I will just say it. My feet look like those of a deceased hobo whose been fished out of the Hudson Bay in 1929. So, badly cared for feet to begin with, what with the hobo-status and the era, but I swear these are feet William Kennedy would have written about. (So much for my own personal foot fetish days now long gone. Such pretty toes I had, alas!)
If I could make a few gallons of Quantitea's Spring Pekoe to soak my tootsies in while breathing the wafting humid fumes( of the tea, not the feet) I think I would be healed. And while one of the few things I do have unpacked is a large plastic Home Depot utility bucket, I only have 5 grams of Spring Pekoe, and still have enough of my sanity to know drinking the tea and not bathing in it is a far more tenable option. Still. Damn good idea and I bet you dollars to donuts my feet would have thanked me.

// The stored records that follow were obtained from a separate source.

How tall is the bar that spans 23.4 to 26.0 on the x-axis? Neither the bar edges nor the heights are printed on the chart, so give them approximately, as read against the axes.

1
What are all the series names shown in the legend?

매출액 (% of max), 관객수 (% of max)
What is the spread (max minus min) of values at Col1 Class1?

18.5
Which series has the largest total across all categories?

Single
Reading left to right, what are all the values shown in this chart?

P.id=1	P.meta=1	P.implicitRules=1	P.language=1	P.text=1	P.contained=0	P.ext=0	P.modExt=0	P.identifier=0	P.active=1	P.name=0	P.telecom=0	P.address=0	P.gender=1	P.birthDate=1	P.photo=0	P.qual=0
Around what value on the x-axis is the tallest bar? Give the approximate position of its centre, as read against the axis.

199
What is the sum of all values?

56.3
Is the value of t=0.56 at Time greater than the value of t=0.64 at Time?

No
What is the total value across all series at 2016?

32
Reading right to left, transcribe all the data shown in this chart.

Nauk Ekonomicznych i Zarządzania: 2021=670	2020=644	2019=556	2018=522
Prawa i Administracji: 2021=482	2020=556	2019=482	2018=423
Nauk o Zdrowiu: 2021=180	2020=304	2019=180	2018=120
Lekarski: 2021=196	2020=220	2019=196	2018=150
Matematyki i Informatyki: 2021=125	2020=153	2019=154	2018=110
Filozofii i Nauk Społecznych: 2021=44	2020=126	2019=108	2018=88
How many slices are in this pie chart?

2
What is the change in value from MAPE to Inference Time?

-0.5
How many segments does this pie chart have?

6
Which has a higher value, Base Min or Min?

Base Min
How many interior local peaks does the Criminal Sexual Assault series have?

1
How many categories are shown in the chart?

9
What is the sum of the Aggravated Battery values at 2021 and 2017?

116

If it weren't for Quantitea's packaging of their myriad 5-7 grams samples with clear directions on temp and steep times I would have gone mad the last few days. Might even have turned to the Keurig( husband unpacked that first, his favorite!) and just started guzzling Earl Grey out of those awful wasteful pods.
But I kept my Quanitea packets close-by and today, the first day I have no boxes to unpack and break-down, I realized I needed a green. A good, clean tasting green. Luckily for me here it is, a sweet, slightly vegetal, mild Chinese green.
Two steeps at 180f and going in for a third although have no expectations for this light green tea to give me more than it already has.
This is a green that makes me want more greens, and whites and yellows too perhaps, and I think tonight I will seek out some other greens, and now that I've moved in fully to my new house,(I have an entire room just for tea and tea writing!) I will let go of my death-grip on the puerhs, both sheng and shou and relax a little. Put on some Stanley Turrentine, sit back and try to enjoy the new space I've created. I can do that, right?